Creating and Annotating Datasets for Optimal Accuracy
High-accuracy applications depend on the datasets that you use to train your Mix.nlu model. The more your training dataset reflects what your users will say when they are interacting with your application in the real world, the higher the accuracy of your model will be.
But this is a chicken and egg problem: How can you get real data if you are just starting to build your application?
This document describes a recommended approach to get you started with an initial dataset and improve it as your application evolves. It first goes over the main entities for defining an ontology and then provides guidelines for developing datasets for your Mix application.
Defining your ontology
Each project needs an ontology, which contains two main kinds of nodes that are used in the project: intents and entities.
- Intent nodes represent the global meaning of the entire sentence. For example, the intent BOOK_TICKET might correspond to the sentence “book two tickets for tomorrow”. Nuance recommends that you start by defining a list of groups into which the input sentences will be classified. The set of intents is determined by the business needs of the application. Once the main intents are defined, you can proceed to define the entities that are relevant for these intents.
- Entity nodes are used to identify the pieces of information pertinent for the intent. In the book ticket example above, the entity DATE can be used to identify “tomorrow”. Entities are also used to annotate words within a sentence.
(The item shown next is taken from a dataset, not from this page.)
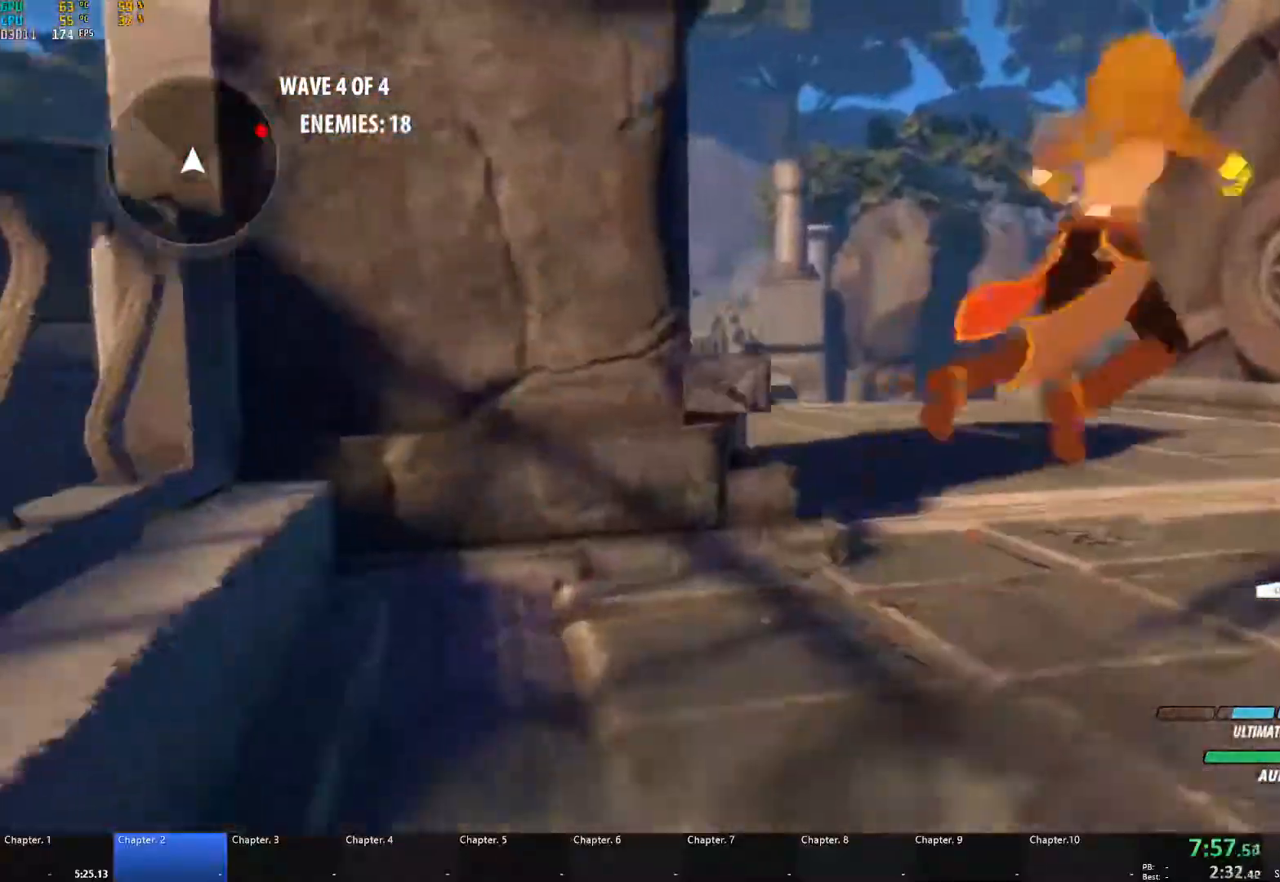
{"buttons": ["B", "L1"], "left_stick": "up-right", "right_stick": "center", "events": [[67, "X", "down"], [67, "Y", "up"], [83, "L1", "up"], [133, "B", "up"], [167, "A", "down"], [167, "X", "up"], [200, "A", "up"], [200, "L1", "down"], [200, "Y", "down"], [233, "B", "down"], [283, "Y", "up"], [300, "L1", "up"], [333, "B", "up"], [367, "A", "down"], [383, "L1", "down"], [400, "A", "up"], [417, "Y", "down"], [433, "B", "down"], [500, "Y", "up"]]}
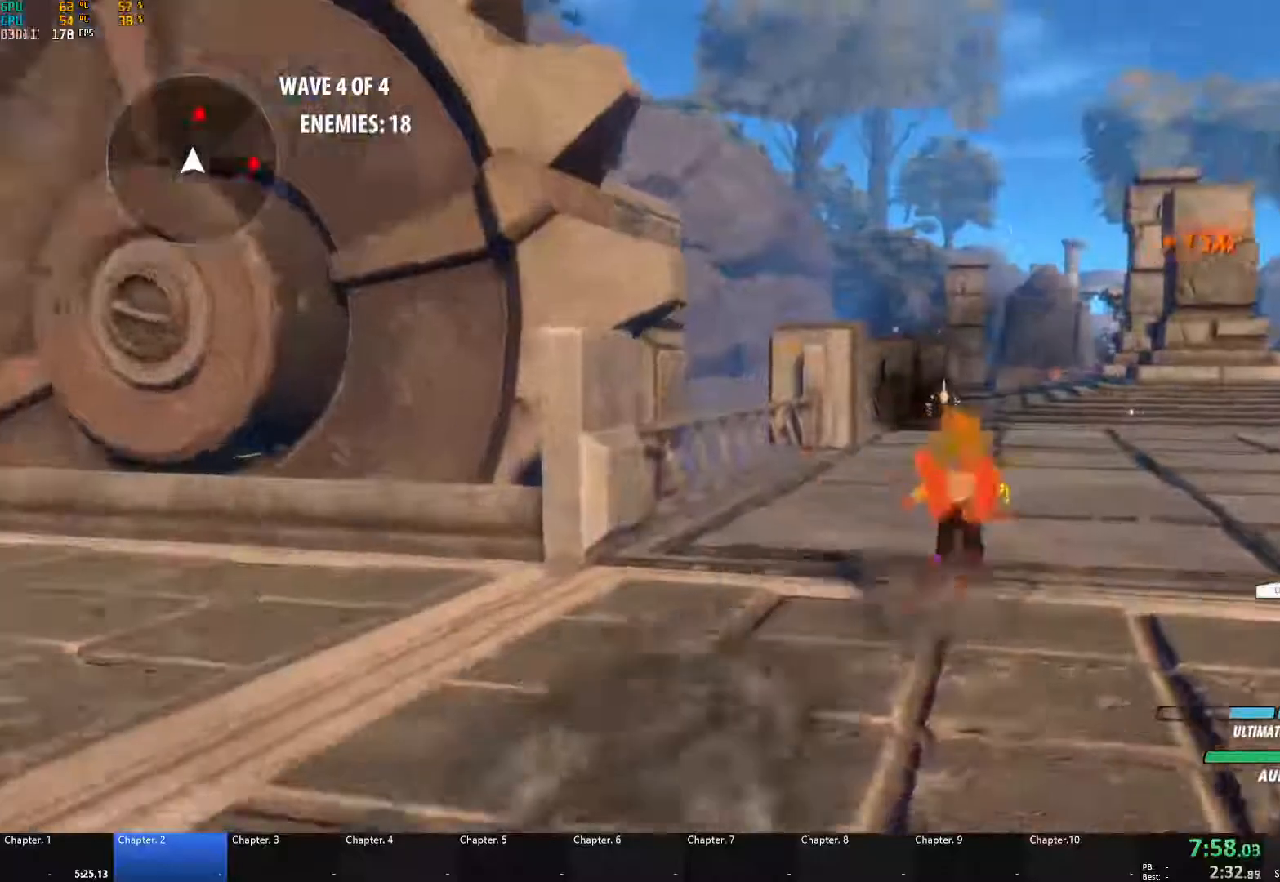
{"buttons": [], "left_stick": "center", "right_stick": "center", "events": [[17, "L1", "up"], [50, "B", "up"], [100, "left_stick", "center"], [217, "right_stick", "down-right"], [433, "right_stick", "center"]]}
For example: “book two tickets for [DATE] tomorrow [/]”.
Each intent has a set of semantic roles that define the set of entities that apply to this intent. For example, the intent BOOK_TICKET could have the following semantic roles: DATE, DESTINATION, NUMBER_OF_PASSENGER, etc. Entities can also be linked to each other using two main relations, has_A and is_A:
- The has-A relation links a part to its container. For example, it can be used to link an ADDRESS and a CITY (ADDRESS has-A CITY), since an ADDRESS structure usually has a CITY part.
- The is-A relation links a generic entity to its precise role in a given context. For example, it can be used to link a CITY to a DESTINATION and ORIGIN in the context of a TRAVEL intention, since CITY plays the role of DESTINATION and ORIGIN in this context: DESTINATION is-A CITY and ORIGIN is-A CITY.
For more information, see:
Datasets: What data should you use, and how much do you need?
Once you have defined your ontology, you need to gather and annotate data to train a Mix model. This model will then be used by your application to extract meaning from user queries.
But what data should you annotate?
The best data to annotate
The best data to train your model is what real users will say or type when your application will be online.
How can you get there?
You can get there by steps. At the beginning of your project, when you build the first version or prototype of your application, you have no source of data other than trying to imagine what people might say to your application. This step can be done by someone understanding the scope of your application. In this document, this is called the bootstrap data and is covered in detail in section Tips for creating bootstrap data.
Once you have enough bootstrap data, you have annotated the data, you have trained a Mix.nlu model and you have a minimum viable version of your application, you can organize a small internal data collection. That data collection can be done internally to your organization (or even externally if you can set it up). This data will be better than your bootstrap data as it allows users to interact with your application, which will likely create more variability and will be closer to real-life data. This type of data is called internal data.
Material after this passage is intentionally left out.